Tuesday 11 February 2014

Why VLAIS is bad

At the beginning of the month I was at FOSDEM interfacing and watching talks on behalf of HP's Advanced Technology Group.  Since my core passion is working on and debugging C code I went to several talks on Clang, Valgrind and other similar technologies.  Unfortunately there I several talks I couldn't get into due to the sheer popularity of them but I hope to catch up with video in the future.

One talk I went to was on getting the Linux kernel to compile in Clang.  It appears that there are many changes which are down to Clang being a minimum of C99 compliant and GCC supporting some non-standard language extensions.

The one language extension which stood out for me was called VLAIS which stands for Variable Length Arrays In Structs.  Now, VLAs (Variable Length Arrays) are nothing new in C they have been around a long time.  What we are talking about here are variable length arrays at any point in the struct.  For example:

void foo(int n) {
    struct {
        int x;
        char y[n];
        int z;
    } bar;
}

The char in this struct is what we are talking about here.  This kind of code is used in several places in the kernel, for the most part it is used in encryption algorithms.

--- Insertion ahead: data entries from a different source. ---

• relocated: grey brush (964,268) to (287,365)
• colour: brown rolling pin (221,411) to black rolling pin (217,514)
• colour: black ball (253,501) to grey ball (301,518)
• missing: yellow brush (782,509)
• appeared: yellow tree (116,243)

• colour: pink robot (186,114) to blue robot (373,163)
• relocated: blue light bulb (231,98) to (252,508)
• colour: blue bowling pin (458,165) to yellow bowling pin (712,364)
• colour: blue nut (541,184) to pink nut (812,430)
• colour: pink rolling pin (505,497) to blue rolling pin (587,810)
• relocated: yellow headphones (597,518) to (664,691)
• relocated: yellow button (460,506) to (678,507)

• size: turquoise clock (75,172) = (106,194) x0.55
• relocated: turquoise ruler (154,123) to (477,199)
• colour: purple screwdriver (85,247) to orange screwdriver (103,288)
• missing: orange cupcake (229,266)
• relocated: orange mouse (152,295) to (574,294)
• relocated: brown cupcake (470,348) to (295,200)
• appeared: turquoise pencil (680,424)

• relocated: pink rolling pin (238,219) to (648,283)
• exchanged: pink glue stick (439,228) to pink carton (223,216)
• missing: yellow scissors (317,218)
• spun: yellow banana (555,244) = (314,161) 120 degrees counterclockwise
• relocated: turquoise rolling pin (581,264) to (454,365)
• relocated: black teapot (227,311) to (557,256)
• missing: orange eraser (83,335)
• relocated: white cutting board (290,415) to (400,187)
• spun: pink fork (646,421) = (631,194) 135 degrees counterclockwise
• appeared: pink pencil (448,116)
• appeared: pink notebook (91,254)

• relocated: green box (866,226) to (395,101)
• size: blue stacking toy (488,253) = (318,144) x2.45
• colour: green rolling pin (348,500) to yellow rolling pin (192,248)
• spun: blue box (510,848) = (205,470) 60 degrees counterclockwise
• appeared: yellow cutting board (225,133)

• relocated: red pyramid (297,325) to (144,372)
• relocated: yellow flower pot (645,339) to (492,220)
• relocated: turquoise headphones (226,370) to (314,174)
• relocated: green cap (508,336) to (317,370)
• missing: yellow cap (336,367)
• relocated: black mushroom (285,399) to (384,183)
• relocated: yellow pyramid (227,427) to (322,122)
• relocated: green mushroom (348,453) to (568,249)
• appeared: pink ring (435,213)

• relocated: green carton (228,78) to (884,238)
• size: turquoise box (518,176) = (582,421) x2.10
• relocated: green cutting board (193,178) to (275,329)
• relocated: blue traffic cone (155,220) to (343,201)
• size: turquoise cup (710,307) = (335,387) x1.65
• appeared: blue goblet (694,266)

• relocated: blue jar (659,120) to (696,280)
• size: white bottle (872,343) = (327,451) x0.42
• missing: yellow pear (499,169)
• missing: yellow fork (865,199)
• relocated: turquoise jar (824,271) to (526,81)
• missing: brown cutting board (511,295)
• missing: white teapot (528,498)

How did it get added to GCC?


It came about around 2004 in what appears to be a conversion of a standard from ADA to C.  There is a mailing list post on it here.  It has since been used in the kernel and I can understand the argument that the kernel was never intended to be compiled with anything other than GCC.  But the side of me that likes openness and portability is not so keen.  I suspect the problems that currently plague the kernel for Clang also affect compilers such as Intel's ICC and other native CPU manufacturer's compilers.

So why is it bad?


Well, to start with there is the portability issue.  Any code that uses this will not compile in other compilers.  If you turn on the pedantic C99 flags in GCC it won't compile either (if you aren't doing this then you really should, it shakes out lots of bugs).  Once Linus Torvalds found out about the usage of it in the kernel he called it an abomination and asked for it to be dropped.

Next there is debugging.  I'm not even sure if debuggers understand this and if they do I can well imagine it being difficult to work with, especially if you need to track Z in the example above.

There is the possibility of alignment issues.  Some architectures work much better when the structs are byte aligned by a certain width.  This will be difficult to do with a VLAIS in the middle of the struct.

In general I just don't think it is clean code and if it were me I would be using pointers and allocated memory instead.

Of course this is all my opinion and I'm sure people have other views that I haven't thought of.  Please use the comments box to let me know what you think about VLAIS and its use in the kernel.  You can find out more in the Linux Plumbers Conference 2013 slides.

1 comment:

  1. I completely agree with you on this. I just don't see any reason for VLAIS to be supported. It's pretty much a vestigial tail at this point that should be removed.